**YOUR INSTRUCTIONS**.
From the entries below, copy exactly the lines from the one that contains "middle pip: (1372, 1097)" through the one that contains "pinky tip: (1432, 1170)", both included, and only those.

─── DATA FOR PROCESSING ───

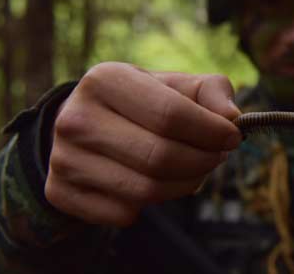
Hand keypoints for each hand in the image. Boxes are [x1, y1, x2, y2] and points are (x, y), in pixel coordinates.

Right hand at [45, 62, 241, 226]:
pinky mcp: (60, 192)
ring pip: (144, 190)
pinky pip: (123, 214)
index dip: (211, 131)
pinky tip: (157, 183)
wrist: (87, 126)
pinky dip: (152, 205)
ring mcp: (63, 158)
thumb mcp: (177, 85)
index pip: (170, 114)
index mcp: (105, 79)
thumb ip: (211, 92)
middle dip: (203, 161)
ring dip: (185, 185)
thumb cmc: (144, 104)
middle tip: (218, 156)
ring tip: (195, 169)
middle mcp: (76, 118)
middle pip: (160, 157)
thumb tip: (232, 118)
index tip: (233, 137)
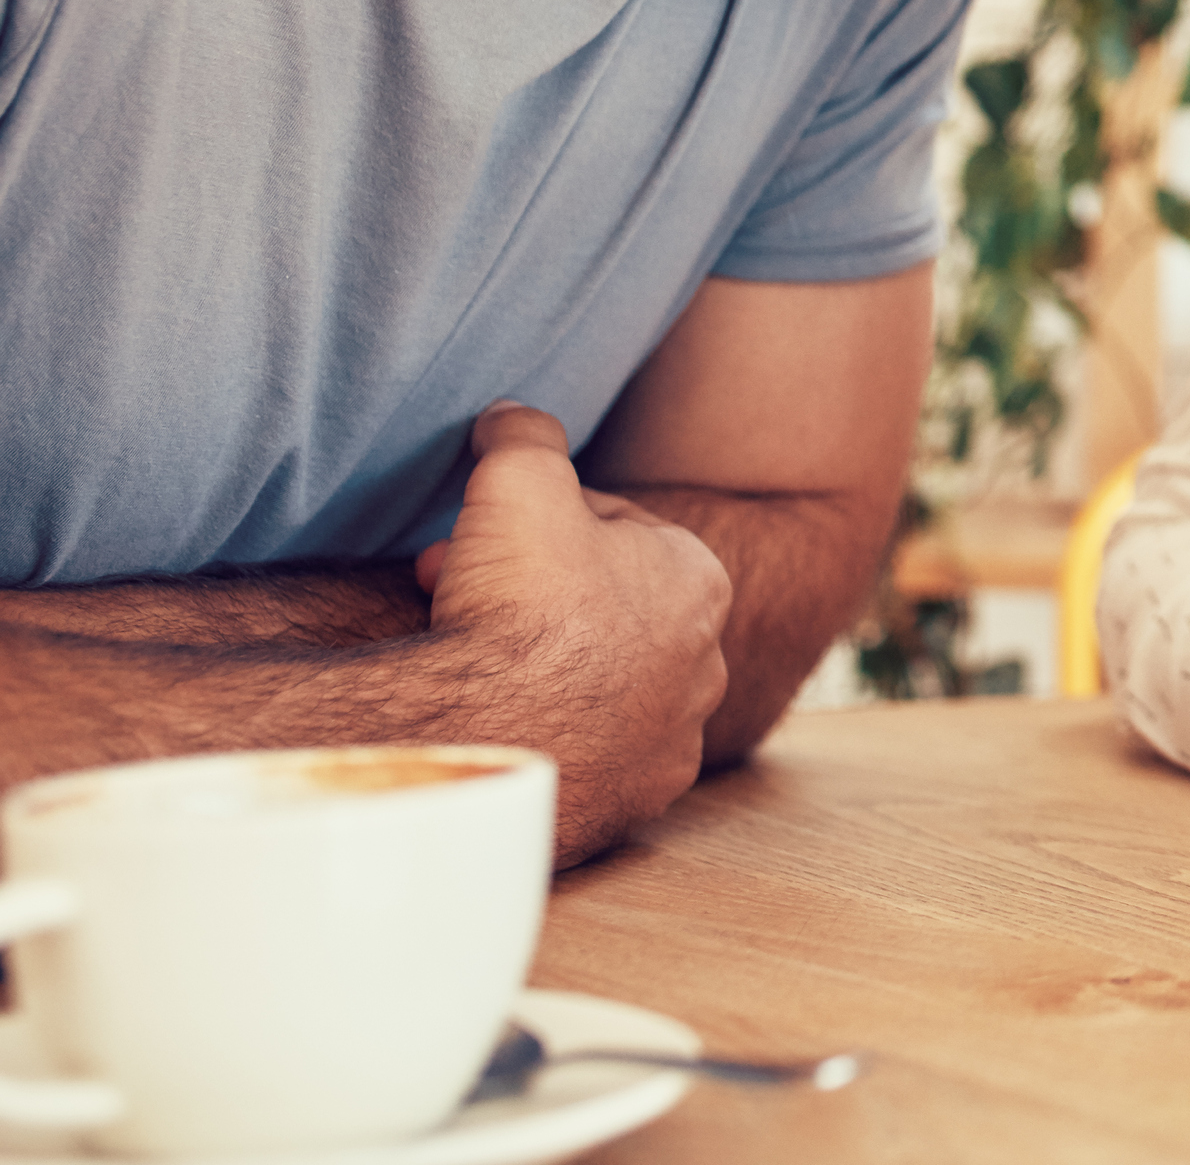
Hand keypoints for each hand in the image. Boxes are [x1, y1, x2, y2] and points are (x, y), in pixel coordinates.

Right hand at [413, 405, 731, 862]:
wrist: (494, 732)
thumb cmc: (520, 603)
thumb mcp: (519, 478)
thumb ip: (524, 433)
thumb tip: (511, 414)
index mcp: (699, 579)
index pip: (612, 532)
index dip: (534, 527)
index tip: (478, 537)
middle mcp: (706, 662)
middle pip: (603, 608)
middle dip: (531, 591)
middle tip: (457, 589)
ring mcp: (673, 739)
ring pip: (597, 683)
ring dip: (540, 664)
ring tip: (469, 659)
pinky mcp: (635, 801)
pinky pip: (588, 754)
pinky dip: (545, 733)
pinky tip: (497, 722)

───
─── DATA FOR PROCESSING ───

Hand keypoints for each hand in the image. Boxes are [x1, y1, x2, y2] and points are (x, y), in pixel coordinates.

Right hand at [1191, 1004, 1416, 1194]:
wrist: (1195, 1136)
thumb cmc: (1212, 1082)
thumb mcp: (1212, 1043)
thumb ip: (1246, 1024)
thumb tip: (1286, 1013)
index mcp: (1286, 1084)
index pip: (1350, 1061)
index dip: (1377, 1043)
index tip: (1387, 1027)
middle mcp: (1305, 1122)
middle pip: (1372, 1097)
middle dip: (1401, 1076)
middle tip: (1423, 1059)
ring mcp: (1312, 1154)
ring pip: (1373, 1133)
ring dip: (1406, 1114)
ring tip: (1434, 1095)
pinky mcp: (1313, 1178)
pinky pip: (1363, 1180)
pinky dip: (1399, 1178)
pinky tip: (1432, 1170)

───
─── DATA FOR PROCESSING ───

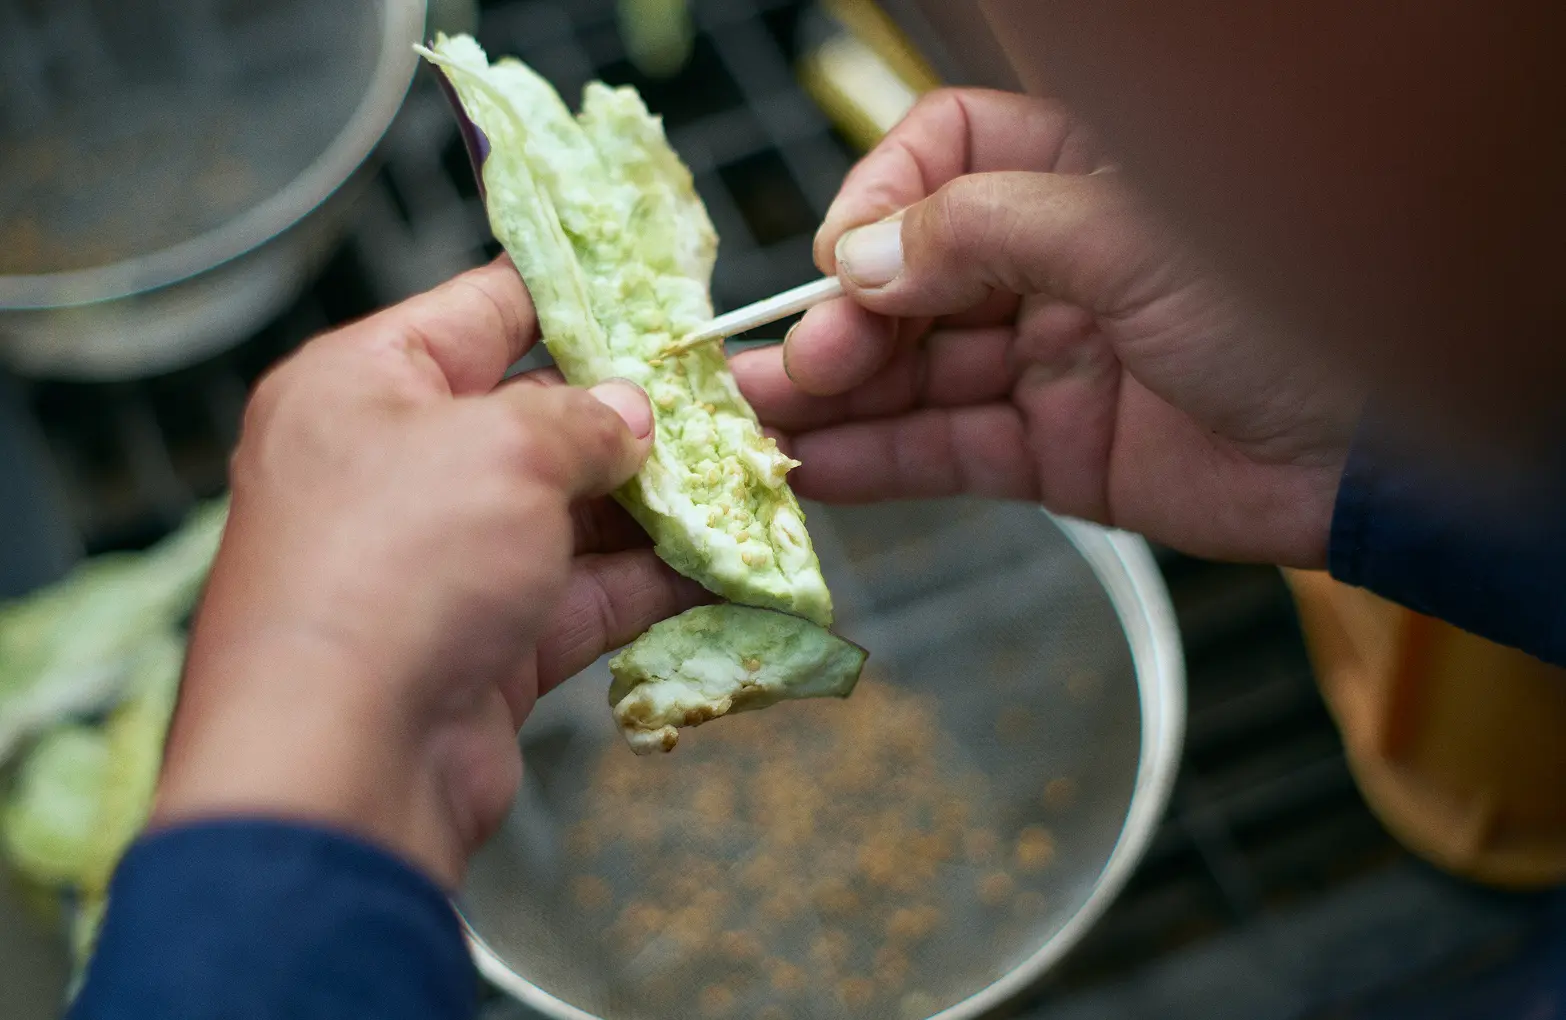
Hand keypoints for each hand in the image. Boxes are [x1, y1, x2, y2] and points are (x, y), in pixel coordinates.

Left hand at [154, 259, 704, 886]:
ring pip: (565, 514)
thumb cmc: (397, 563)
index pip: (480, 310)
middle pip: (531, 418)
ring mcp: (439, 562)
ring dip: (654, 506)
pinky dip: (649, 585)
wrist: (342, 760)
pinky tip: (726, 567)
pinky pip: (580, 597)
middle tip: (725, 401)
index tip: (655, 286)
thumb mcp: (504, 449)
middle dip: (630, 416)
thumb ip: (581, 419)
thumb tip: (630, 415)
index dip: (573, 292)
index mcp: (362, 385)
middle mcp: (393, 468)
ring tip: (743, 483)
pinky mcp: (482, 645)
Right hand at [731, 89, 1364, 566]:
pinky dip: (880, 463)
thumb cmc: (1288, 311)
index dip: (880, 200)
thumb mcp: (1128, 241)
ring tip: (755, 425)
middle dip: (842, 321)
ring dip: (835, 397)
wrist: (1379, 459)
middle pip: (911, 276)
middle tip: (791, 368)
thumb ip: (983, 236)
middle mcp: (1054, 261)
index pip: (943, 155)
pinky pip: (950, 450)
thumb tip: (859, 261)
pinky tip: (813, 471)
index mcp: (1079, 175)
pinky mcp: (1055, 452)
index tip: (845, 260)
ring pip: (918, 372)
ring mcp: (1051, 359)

───

**RESPONSE BOX**.
middle pip: (1372, 1097)
middle dip: (1401, 1076)
middle tip: (1423, 1059)
ring mcp: (1312, 1154)
ring pip: (1373, 1133)
ring dip: (1406, 1114)
ring tip: (1434, 1095)
pinky mcp: (1313, 1178)
pinky pip: (1363, 1180)
pinky dip: (1399, 1178)
pinky tip: (1432, 1170)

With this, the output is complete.